-- Data follows --
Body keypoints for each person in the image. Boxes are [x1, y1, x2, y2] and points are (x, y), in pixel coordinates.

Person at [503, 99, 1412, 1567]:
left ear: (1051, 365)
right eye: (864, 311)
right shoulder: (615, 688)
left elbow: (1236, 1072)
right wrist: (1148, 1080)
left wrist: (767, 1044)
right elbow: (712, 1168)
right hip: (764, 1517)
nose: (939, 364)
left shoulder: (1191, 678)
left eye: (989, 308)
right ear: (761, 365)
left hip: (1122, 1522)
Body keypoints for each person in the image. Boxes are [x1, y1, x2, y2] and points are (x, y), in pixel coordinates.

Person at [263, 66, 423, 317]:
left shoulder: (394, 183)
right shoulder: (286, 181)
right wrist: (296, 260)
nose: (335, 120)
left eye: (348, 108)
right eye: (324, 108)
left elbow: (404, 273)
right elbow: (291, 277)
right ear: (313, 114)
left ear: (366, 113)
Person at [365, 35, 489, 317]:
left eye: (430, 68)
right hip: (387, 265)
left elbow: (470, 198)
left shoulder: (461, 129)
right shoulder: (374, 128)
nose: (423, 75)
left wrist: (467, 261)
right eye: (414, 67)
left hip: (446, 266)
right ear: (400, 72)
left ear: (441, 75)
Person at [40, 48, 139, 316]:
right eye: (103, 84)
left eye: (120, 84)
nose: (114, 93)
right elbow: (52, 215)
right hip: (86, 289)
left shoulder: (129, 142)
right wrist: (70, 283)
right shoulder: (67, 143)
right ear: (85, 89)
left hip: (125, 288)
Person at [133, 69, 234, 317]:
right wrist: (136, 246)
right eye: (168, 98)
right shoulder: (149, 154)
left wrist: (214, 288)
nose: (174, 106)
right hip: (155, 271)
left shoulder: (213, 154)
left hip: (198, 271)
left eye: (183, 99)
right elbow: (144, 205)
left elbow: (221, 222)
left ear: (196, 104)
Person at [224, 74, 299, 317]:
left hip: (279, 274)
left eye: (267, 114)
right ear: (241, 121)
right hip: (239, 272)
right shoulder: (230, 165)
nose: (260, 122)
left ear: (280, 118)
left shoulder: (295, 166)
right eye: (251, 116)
-- Data concluded --
• [What is required] Nothing from before the line containing "right shoulder: (149, 154)" should appear; copy that line and each one after it through the last line of the entries, exactly.

• [Output for this task]
right shoulder: (149, 154)
left wrist: (214, 288)
nose: (174, 106)
right hip: (155, 271)
left shoulder: (213, 154)
left hip: (198, 271)
left eye: (183, 99)
right elbow: (144, 205)
left elbow: (221, 222)
left ear: (196, 104)
Person at [224, 74, 299, 317]:
left hip: (279, 274)
left eye: (267, 114)
right ear: (241, 121)
right hip: (239, 272)
right shoulder: (230, 165)
nose: (260, 122)
left ear: (280, 118)
left shoulder: (295, 166)
right eye: (251, 116)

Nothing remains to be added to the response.